### RECORDS SUPPLIED

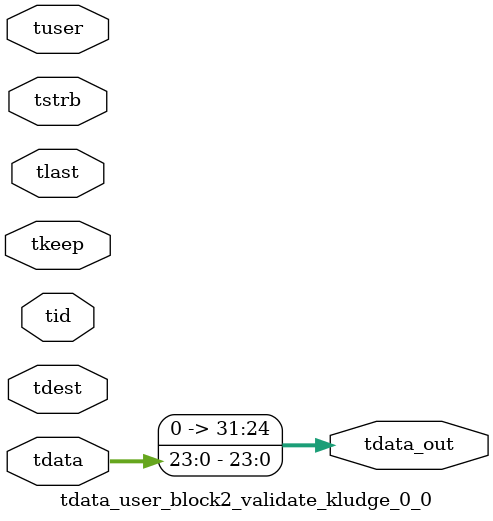
<source format=v>


`timescale 1ps/1ps

module tdata_user_block2_validate_kludge_0_0 #
(
parameter C_S_AXIS_TDATA_WIDTH = 32,
parameter C_S_AXIS_TUSER_WIDTH = 0,
parameter C_S_AXIS_TID_WIDTH   = 0,
parameter C_S_AXIS_TDEST_WIDTH = 0,
parameter C_M_AXIS_TDATA_WIDTH = 32
)
(
input  [(C_S_AXIS_TDATA_WIDTH == 0 ? 1 : C_S_AXIS_TDATA_WIDTH)-1:0     ] tdata,
input  [(C_S_AXIS_TUSER_WIDTH == 0 ? 1 : C_S_AXIS_TUSER_WIDTH)-1:0     ] tuser,
input  [(C_S_AXIS_TID_WIDTH   == 0 ? 1 : C_S_AXIS_TID_WIDTH)-1:0       ] tid,
input  [(C_S_AXIS_TDEST_WIDTH == 0 ? 1 : C_S_AXIS_TDEST_WIDTH)-1:0     ] tdest,
input  [(C_S_AXIS_TDATA_WIDTH/8)-1:0 ] tkeep,
input  [(C_S_AXIS_TDATA_WIDTH/8)-1:0 ] tstrb,
input                                                                    tlast,
output [C_M_AXIS_TDATA_WIDTH-1:0] tdata_out
);

assign tdata_out = {tdata[23:0]};

endmodule


</source>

######

■ REQUIRED WORK ■
Leave out the images and repeat the rest of the data word for word.

■ SOLUTION FOR THIS EXERCISE ■
<source format=v>


`timescale 1ps/1ps

module tdata_user_block2_validate_kludge_0_0 #
(
parameter C_S_AXIS_TDATA_WIDTH = 32,
parameter C_S_AXIS_TUSER_WIDTH = 0,
parameter C_S_AXIS_TID_WIDTH   = 0,
parameter C_S_AXIS_TDEST_WIDTH = 0,
parameter C_M_AXIS_TDATA_WIDTH = 32
)
(
input  [(C_S_AXIS_TDATA_WIDTH == 0 ? 1 : C_S_AXIS_TDATA_WIDTH)-1:0     ] tdata,
input  [(C_S_AXIS_TUSER_WIDTH == 0 ? 1 : C_S_AXIS_TUSER_WIDTH)-1:0     ] tuser,
input  [(C_S_AXIS_TID_WIDTH   == 0 ? 1 : C_S_AXIS_TID_WIDTH)-1:0       ] tid,
input  [(C_S_AXIS_TDEST_WIDTH == 0 ? 1 : C_S_AXIS_TDEST_WIDTH)-1:0     ] tdest,
input  [(C_S_AXIS_TDATA_WIDTH/8)-1:0 ] tkeep,
input  [(C_S_AXIS_TDATA_WIDTH/8)-1:0 ] tstrb,
input                                                                    tlast,
output [C_M_AXIS_TDATA_WIDTH-1:0] tdata_out
);

assign tdata_out = {tdata[23:0]};

endmodule


</source>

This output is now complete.